REVIEW: “The Harvest-Bringers” by Natasha Grodzinski

Review of Natasha Grodzinski, “The Harvest-Bringers”, Luna Station Quarterly 44 (2020): Read online. Reviewed by Sara L. Uckelman.

My overwhelming impression of this one was uncertainty. After a string of circus stories, I was surprised by this one, which didn’t have any identifiable circuses in it for a very long time. Between the rather excessively-long build-up and the large quantity of prolix sentences in this story, I felt like I spent a lot of waiting simply wading through words waiting for the story to start. There was a close encounter with a circus, but then there were equally many, equally slow-moving words on the other side of that encounter, so I just struggled to enjoy it. It didn’t quite make the fairy-tale-esque mark I think the author was shooting for, sadly.

REVIEW: “The Circus and the Library” by Melodie Corrigall

Review of Melodie Corrigall, “The Circus and the Library”, Luna Station Quarterly 44 (2020): Read online. Reviewed by Sara L. Uckelman.

When this story opened with a library and a circus getting married, I didn’t expect it to become an allegory of contemporary hetero marital structures, rife with all the misogyny and patriarchy involved. Let’s just say, parts of this story had rather more realism than fantasy in them!

REVIEW: “The Legend of Emma Sondheim” by Priscilla Kint

Review of Priscilla Kint, “The Legend of Emma Sondheim”, Luna Station Quarterly 44 (2020): Read online. Reviewed by Sara L. Uckelman.

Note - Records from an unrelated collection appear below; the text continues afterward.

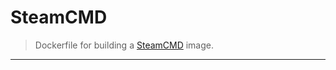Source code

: # SteamCMD
> Dockerfile for building a [SteamCMD][steamcmd] image.

---

[steamcmd]: https://developer.valvesoftware.com/wiki/SteamCMD
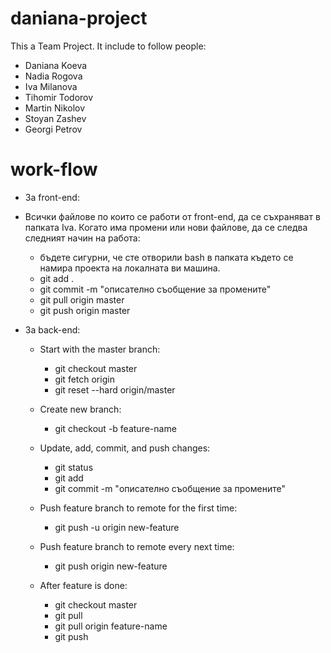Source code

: # daniana-project

This a Team Project. It include to follow people:
- Daniana Koeva
- Nadia Rogova
- Iva Milanova
- Tihomir Todorov
- Martin Nikolov
- Stoyan Zashev
- Georgi Petrov

# work-flow

* За front-end:

* Всички файлове по които се рaботи от front-end, да се съхраняват в папката Iva. Когато има промени или нови файлове, да се следва следният начин на работа:
  * бъдете сигурни, че сте отворили bash в папката където се намира проекта на локалната ви машина.
  * git add .
  * git commit -m "описателно съобщение за промените"
  * git pull origin master
  * git push origin master

* За back-end:

  * Start with the master branch:
    * git checkout master
    * git fetch origin
    * git reset --hard origin/master

  * Create new branch:
    * git checkout -b feature-name

  * Update, add, commit, and push changes:
    * git status
    * git add <some-file>
    * git commit -m "описателно съобщение за промените"
  
  * Push feature branch to remote for the first time:
    * git push -u origin new-feature

  * Push feature branch to remote every next time:
    * git push origin new-feature

  * After feature is done:
    * git checkout master
    * git pull
    * git pull origin feature-name
    * git push
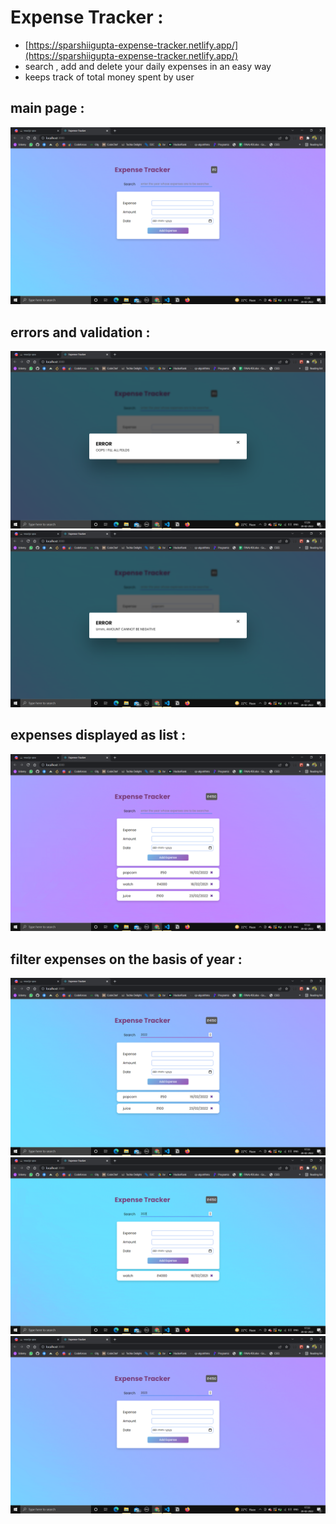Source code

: # Expense Tracker :
 - [https://sparshiigupta-expense-tracker.netlify.app/](https://sparshiigupta-expense-tracker.netlify.app/) 
 - search , add and delete your daily expenses in an easy way
 - keeps track of total money spent by user

## main page :

![](./readme-assets/1.png)

## errors and validation :

![](./readme-assets/2.png)
![](./readme-assets/3.png)

## expenses displayed as list :

![](./readme-assets/4.png)

## filter expenses on the basis of year :

![](./readme-assets/5.png)
![](./readme-assets/6.png)
![](./readme-assets/7.png)

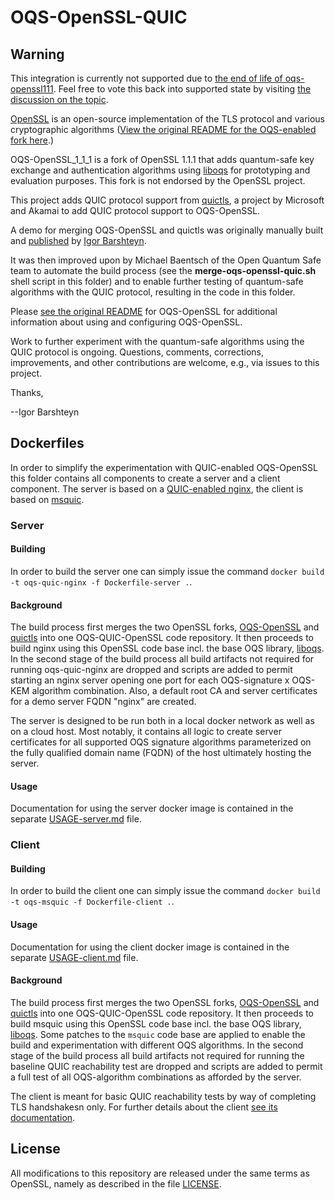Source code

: OQS-OpenSSL-QUIC
==================================

## Warning

This integration is currently not supported due to [the end of life of oqs-openssl111](https://github.com/open-quantum-safe/openssl#warning). Feel free to vote this back into supported state by visiting [the discussion on the topic](https://github.com/orgs/open-quantum-safe/discussions/1602).

[OpenSSL](https://openssl.org/) is an open-source implementation of the TLS protocol and various cryptographic algorithms ([View the original README for the OQS-enabled fork here](https://github.com/open-quantum-safe/openssl/blob/OQS-OpenSSL_1_1_1-stable/README).)

OQS-OpenSSL\_1\_1\_1 is a fork of OpenSSL 1.1.1 that adds quantum-safe key exchange and authentication algorithms using [liboqs](https://github.com/open-quantum-safe/liboqs) for prototyping and evaluation purposes. This fork is not endorsed by the OpenSSL project.

This project adds QUIC protocol support from [quictls](https://github.com/quictls/openssl), a project by Microsoft and Akamai to add QUIC protocol support to OQS-OpenSSL.

A demo for merging OQS-OpenSSL and quictls was originally manually built and [published](https://www.linkedin.com/pulse/quic-protocol-quantum-safe-cryptography-presenting-future-igor/) by [Igor Barshteyn](https://www.linkedin.com/in/igorbarshteyn/).

It was then improved upon by Michael Baentsch of the Open Quantum Safe team to automate the build process (see the **merge-oqs-openssl-quic.sh** shell script in this folder) and to enable further testing of quantum-safe algorithms with the QUIC protocol, resulting in the code in this folder.

Please [see the original README](https://github.com/open-quantum-safe/openssl#readme) for OQS-OpenSSL for additional information about using and configuring OQS-OpenSSL.

Work to further experiment with the quantum-safe algorithms using the QUIC protocol is ongoing. Questions, comments, corrections, improvements, and other contributions are welcome, e.g., via issues to this project.

Thanks,

--Igor Barshteyn

## Dockerfiles

In order to simplify the experimentation with QUIC-enabled OQS-OpenSSL this folder contains all components to create a server and a client component. The server is based on a [QUIC-enabled nginx](https://hg.nginx.org/nginx-quic), the client is based on [msquic](https://github.com/microsoft/msquic/).

### Server

#### Building

In order to build the server one can simply issue the command `docker build -t oqs-quic-nginx -f Dockerfile-server .`.

#### Background

The build process first merges the two OpenSSL forks, [OQS-OpenSSL](https://github.com/open-quantum-safe/openssl) and [quictls](https://github.com/quictls/openssl) into one OQS-QUIC-OpenSSL code repository. It then proceeds to build nginx using this OpenSSL code base incl. the base OQS library, [liboqs](https://github.com/open-quantum-safe/liboqs). In the second stage of the build process all build artifacts not required for running oqs-quic-nginx are dropped and scripts are added to permit starting an nginx server opening one port for each OQS-signature x OQS-KEM algorithm combination. Also, a default root CA and server certificates for a demo server FQDN "nginx" are created.

The server is designed to be run both in a local docker network as well as on a cloud host. Most notably, it contains all logic to create server certificates for all supported OQS signature algorithms parameterized on the fully qualified domain name (FQDN) of the host ultimately hosting the server.

#### Usage

Documentation for using the server docker image is contained in the separate [USAGE-server.md](USAGE-server.md) file.

### Client

#### Building

In order to build the client one can simply issue the command `docker build -t oqs-msquic -f Dockerfile-client .`.

#### Usage

Documentation for using the client docker image is contained in the separate [USAGE-client.md](USAGE-client.md) file.

#### Background

The build process first merges the two OpenSSL forks, [OQS-OpenSSL](https://github.com/open-quantum-safe/openssl) and [quictls](https://github.com/quictls/openssl) into one OQS-QUIC-OpenSSL code repository. It then proceeds to build msquic using this OpenSSL code base incl. the base OQS library, [liboqs](https://github.com/open-quantum-safe/liboqs). Some patches to the `msquic` code base are applied to enable the build and experimentation with different OQS algorithms. In the second stage of the build process all build artifacts not required for running the baseline QUIC reachability test are dropped and scripts are added to permit a full test of all OQS-algorithm combinations as afforded by the server.

The client is meant for basic QUIC reachability tests by way of completing TLS handshakesn only. For further details about the client [see its documentation](https://github.com/microsoft/quicreach).

## License

All modifications to this repository are released under the same terms as OpenSSL, namely as described in the file [LICENSE](https://github.com/open-quantum-safe/openssl/blob/OQS-OpenSSL_1_1_1-stable/LICENSE).


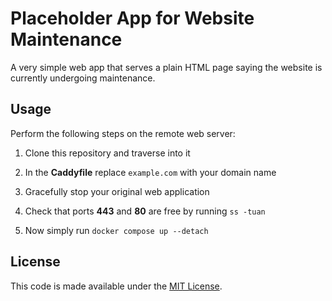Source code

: # Placeholder App for Website Maintenance

A very simple web app that serves a plain HTML page
saying the website is currently undergoing maintenance.


## Usage

Perform the following steps on the remote web server:

1. Clone this repository and traverse into it

2. In the **Caddyfile** replace `example.com` with your domain name

3. Gracefully stop your original web application

4. Check that ports **443** and **80** are free by running `ss -tuan`

5. Now simply run `docker compose up --detach`


## License

This code is made available under the [MIT License](https://opensource.org/licenses/MIT).
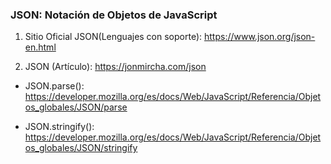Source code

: ### JSON: Notación de Objetos de JavaScript ###


1. Sitio Oficial JSON(Lenguajes con soporte): https://www.json.org/json-en.html 

2. JSON (Artículo): https://jonmircha.com/json




* JSON.parse(): https://developer.mozilla.org/es/docs/Web/JavaScript/Referencia/Objetos_globales/JSON/parse


* JSON.stringify(): https://developer.mozilla.org/es/docs/Web/JavaScript/Referencia/Objetos_globales/JSON/stringify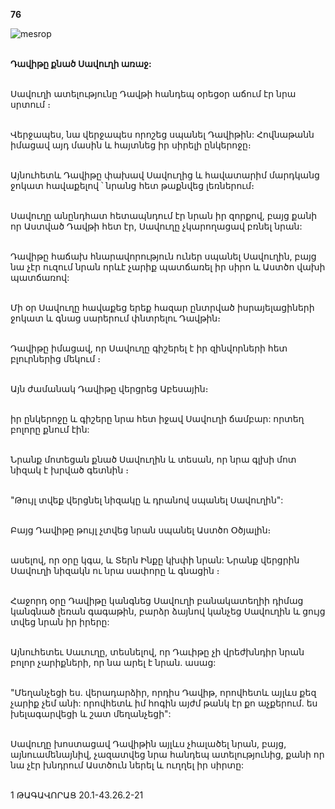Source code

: **76**

![mesrop](https://volamar.ru/audio_video/foto/01/detbible/B164.BMP)

\
**Դավիթը քնած Սավուղի առաջ:**

\
Սավուղի ատելությունը Դավթի հանդեպ օրեցօր աճում էր նրա սրտում ։

\
Վերջապես, նա վերջապես որոշեց սպանել Դավիթին: Հովնաթանն իմացավ այդ մասին և հայտնեց իր սիրելի ընկերոջը։

\
Այնուհետև Դավիթը փախավ Սավուղից և հավատարիմ մարդկանց ջոկատ հավաքելով ՝ նրանց հետ թաքնվեց լեռներում։

\
Սավուղը անընդհատ հետապնդում էր նրան իր զորքով, բայց քանի որ Աստված Դավթի հետ էր, Սավուղը չկարողացավ բռնել նրան:

\
Դավիթը հաճախ հնարավորություն ուներ սպանել Սավուղին, բայց նա չէր ուզում նրան որևէ չարիք պատճառել իր սիրո և Աստծո վախի պատճառով:

\
Մի օր Սավուղը հավաքեց երեք հազար ընտրված իսրայելացիների ջոկատ և գնաց սարերում փնտրելու Դավթին։

\
Դավիթը իմացավ, որ Սավուղը գիշերել է իր զինվորների հետ բլուրներից մեկում ։

\
Այն ժամանակ Դավիթը վերցրեց Աբեսային։

\
իր ընկերոջը և գիշերը նրա հետ իջավ Սավուղի ճամբար: որտեղ բոլորը քնում էին:

\
Նրանք մոտեցան քնած Սավուղին և տեսան, որ նրա գլխի մոտ նիզակ է խրված գետնին ։

\
"Թույլ տվեք վերցնել նիզակը և դրանով սպանել Սավուղին":

\
Բայց Դավիթը թույլ չտվեց նրան սպանել Աստծո Օծյալին։

\
ասելով, որ օրը կգա, և Տերն Ինքը կխփի նրան: Նրանք վերցրին Սավուղի նիզակն ու նրա սափորը և գնացին ։

\
Հաջորդ օրը Դավիթը կանգնեց Սավուղի բանակատեղիի դիմաց կանգնած լեռան գագաթին, բարձր ձայնով կանչեց Սավուղին և ցույց տվեց նրան իր իրերը:

\
Այնուհետեւ Սաւուղը, տեսնելով, որ Դաւիթը չի վրեժխնդիր նրան բոլոր չարիքների, որ նա արել է նրան. ասաց:

\
"Մեղանչեցի ես. վերադարձիր, որդիս Դավիթ, որովհետև այլևս քեզ չարիք չեմ անի: որովհետև իմ հոգին այժմ թանկ էր քո աչքերում. ես խելագարվեցի և շատ մեղանչեցի":

\
Սավուղը խոստացավ Դավիթին այլևս չհալածել նրան, բայց, այնուամենայնիվ, չազատվեց նրա հանդեպ ատելությունից, քանի որ նա չէր խնդրում Աստծուն ներել և ուղղել իր սիրտը:

\
1 ԹԱԳԱՎՈՐԱՑ 20.1-43.26.2-21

Emma works in a timetraveling circus, the only life she’s ever known. No one ever leaves the building that houses the circus, because no one ever knows when the circus might decide to up and leave to another time, leaving them stranded where they are forever. But Emma is tired of being trapped, and willing to risk anything to escape.

I thought this was a novel take on the topic, and felt that Kint’s story captured the sinisterness of circuses exceptionally well.